SOUL ART – Para você que cresceu numa região esquecida pelo poder público, a arte fez toda a diferença, né?
JHONNY: Com certeza. O grafitti para mim é tudo. É o meu trabalho, o sustento da minha família, o que tem me proporcionado as melhores coisas na vida, como experiências, aprendizados, parcerias e até viagens. Tudo que conquistei foi por meio do grafitti.
SOUL ART – Por isso você se dedica tanto ao coletivo? Seria uma forma de dar a mesma chance que teve para outras crianças?
JHONNY: Sim. E faço isso porque a arte e a cultura ainda não chegam aos extremos, não chegam as pessoas que vivem à “margem”. A maioria desses jovens não têm condições de sair do extremo leste para frequentar lugares onde a cultura é mais acessível, como o centro de São Paulo, por exemplo. Se você perguntar se já foram ao MASP, ninguém nem sabe o que é. Pode ser que até um ou outro tenha acesso pela internet, mas não é o mesmo que vivenciar isso. Através do grafitti podem ter acesso à cultura, à arte, como eu tive.
A ideia do coletivo é ser um meio alternativo de ensino. O modelo convencional não funciona. Na oficina de grafite nós abordando escalas, medidas, cálculos e outras coisas aplicadas em sala de aula que geralmente não interessam ao aluno, mas que ali suscitam o interesse porque foram apresentadas com uma abordagem diferente.
A principal mensagem que procuramos deixar é a seguinte: corram atrás dos seus objetivos. Somos pobres, negros, descriminados pela sociedade e se não fizerem nada por vocês, serão engolidos pelo sistema. Agora, o que cada um de nós podemos fazer por essa molecada é simples: nunca desistir dela.
SOUL ART – Quais são seus planos para o futuro?
JHONNY: Bom, pretendo dar continuidade a um projeto de escola de grafitti que temos. Vai se chamar Gabriela Graffiti, em referência ao nome da rua em que pintamos o mural dos músicos. Funcionará de segunda, quarta e sábado, das 9h às 18h. Também em breve faremos a exposição FOTOGRAGRAFFITI, com fotografias dos nossos desenhos.

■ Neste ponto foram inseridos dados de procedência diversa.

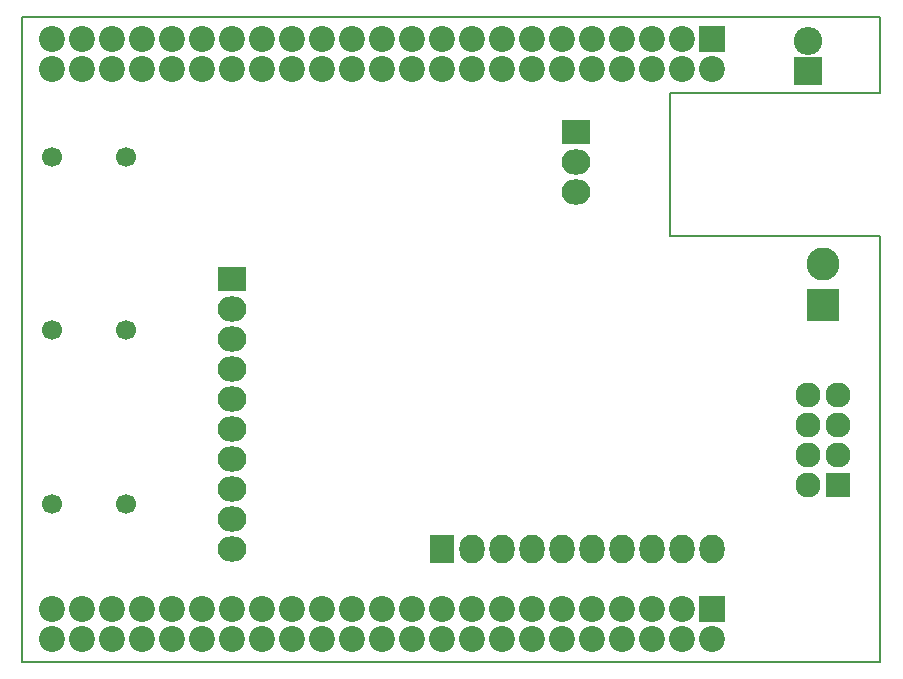
<source format=gbr>
G04 #@! TF.FileFunction,Soldermask,Bot*
%FSLAX46Y46*%
G04 Gerber Fmt 4.6, Leading zero omitted, Abs format (unit mm)*
G04 Created by KiCad (PCBNEW 4.0.2+dfsg1-stable) date Mon 24 Oct 2016 13:43:27 CEST*
%MOMM*%
G01*
G04 APERTURE LIST*
%ADD10C,0.100000*%
%ADD11C,0.150000*%
%ADD12C,1.700000*%
%ADD13R,2.127200X2.127200*%
%ADD14O,2.127200X2.127200*%
%ADD15R,2.200000X2.200000*%
%ADD16C,2.200000*%
%ADD17R,2.432000X2.127200*%
%ADD18O,2.432000X2.127200*%
%ADD19R,2.127200X2.432000*%
%ADD20O,2.127200X2.432000*%
%ADD21O,2.398980X2.398980*%
%ADD22R,2.398980X2.398980*%
%ADD23C,2.800000*%
%ADD24R,2.800000X2.800000*%
G04 APERTURE END LIST*
D10*
D11*
X72644000Y48196500D02*
X72644000Y54610000D01*
X72644000Y36068000D02*
X72644000Y0D01*
X54800500Y36068000D02*
X72644000Y36068000D01*
X54800500Y48196500D02*
X54800500Y36068000D01*
X72644000Y48196500D02*
X54800500Y48196500D01*
X72644000Y0D02*
X0Y0D01*
X0Y54610000D02*
X72644000Y54610000D01*
X0Y0D02*
X0Y54610000D01*
D12*
X2500000Y42775000D03*
X8800000Y42775000D03*
D13*
X69088000Y14986000D03*
D14*
X66548000Y14986000D03*
X69088000Y17526000D03*
X66548000Y17526000D03*
X69088000Y20066000D03*
X66548000Y20066000D03*
X69088000Y22606000D03*
X66548000Y22606000D03*
D15*
X58420000Y52705000D03*
D16*
X58420000Y50165000D03*
X55880000Y52705000D03*
X55880000Y50165000D03*
X53340000Y52705000D03*
X53340000Y50165000D03*
X50800000Y52705000D03*
X50800000Y50165000D03*
X48260000Y52705000D03*
X48260000Y50165000D03*
X45720000Y52705000D03*
X45720000Y50165000D03*
X43180000Y52705000D03*
X43180000Y50165000D03*
X40640000Y52705000D03*
X40640000Y50165000D03*
X38100000Y52705000D03*
X38100000Y50165000D03*
X35560000Y52705000D03*
X35560000Y50165000D03*
X33020000Y52705000D03*
X33020000Y50165000D03*
X30480000Y52705000D03*
X30480000Y50165000D03*
X27940000Y52705000D03*
X27940000Y50165000D03*
X25400000Y52705000D03*
X25400000Y50165000D03*
X22860000Y52705000D03*
X22860000Y50165000D03*
X20320000Y52705000D03*
X20320000Y50165000D03*
X17780000Y52705000D03*
X17780000Y50165000D03*
X15240000Y52705000D03*
X15240000Y50165000D03*
X12700000Y52705000D03*
X12700000Y50165000D03*
X10160000Y52705000D03*
X10160000Y50165000D03*
X7620000Y52705000D03*
X7620000Y50165000D03*
X5080000Y52705000D03*
X5080000Y50165000D03*
X2540000Y52705000D03*
X2540000Y50165000D03*
D15*
X58420000Y4445000D03*
D16*
X58420000Y1905000D03*
X55880000Y4445000D03*
X55880000Y1905000D03*
X53340000Y4445000D03*
X53340000Y1905000D03*
X50800000Y4445000D03*
X50800000Y1905000D03*
X48260000Y4445000D03*
X48260000Y1905000D03*
X45720000Y4445000D03*
X45720000Y1905000D03*
X43180000Y4445000D03*
X43180000Y1905000D03*
X40640000Y4445000D03*
X40640000Y1905000D03*
X38100000Y4445000D03*
X38100000Y1905000D03*
X35560000Y4445000D03*
X35560000Y1905000D03*
X33020000Y4445000D03*
X33020000Y1905000D03*
X30480000Y4445000D03*
X30480000Y1905000D03*
X27940000Y4445000D03*
X27940000Y1905000D03*
X25400000Y4445000D03*
X25400000Y1905000D03*
X22860000Y4445000D03*
X22860000Y1905000D03*
X20320000Y4445000D03*
X20320000Y1905000D03*
X17780000Y4445000D03*
X17780000Y1905000D03*
X15240000Y4445000D03*
X15240000Y1905000D03*
X12700000Y4445000D03*
X12700000Y1905000D03*
X10160000Y4445000D03*
X10160000Y1905000D03*
X7620000Y4445000D03*
X7620000Y1905000D03*
X5080000Y4445000D03*
X5080000Y1905000D03*
X2540000Y4445000D03*
X2540000Y1905000D03*
D17*
X17780000Y32385000D03*
D18*
X17780000Y29845000D03*
X17780000Y27305000D03*
X17780000Y24765000D03*
X17780000Y22225000D03*
X17780000Y19685000D03*
X17780000Y17145000D03*
X17780000Y14605000D03*
X17780000Y12065000D03*
X17780000Y9525000D03*
D19*
X35560000Y9525000D03*
D20*
X38100000Y9525000D03*
X40640000Y9525000D03*
X43180000Y9525000D03*
X45720000Y9525000D03*
X48260000Y9525000D03*
X50800000Y9525000D03*
X53340000Y9525000D03*
X55880000Y9525000D03*
X58420000Y9525000D03*
D17*
X46863000Y44831000D03*
D18*
X46863000Y42291000D03*
X46863000Y39751000D03*
D21*
X66548000Y52578000D03*
D22*
X66548000Y50038000D03*
D12*
X2500000Y28075000D03*
X8800000Y28075000D03*
X2500000Y13375000D03*
X8800000Y13375000D03*
D23*
X67818000Y33726000D03*
D24*
X67818000Y30226000D03*
M02*

</source>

No colégio estadual Nossa Senhora da Penha vamos retratar 100 anos do carnaval da Vila Esperança e, depois disso, temos a ideia de promover alguns eventos aqui na região com a presença de DJ’s e oficinas de pinturas para integrar a comunidade.
SOUL ART – Quanto ao mural, como surgiu a ideia?
JHONNY: O dono do posto de gasolina decidiu se juntar aos comerciantes da região para restaurar o muro, pois estava muito deteriorado. Surgiu a ideia de fazer um graffiti e ele, como já conhecia meu trabalho, me chamou. Juntos chegamos à conclusão que seria legal se homenageássemos grandes nomes da música brasileira. Ao todo foram três semanas para finalizar o mural, isso porque pude contar com a ajuda do meu amigo Rodrigo, senão teria levado mais tempo.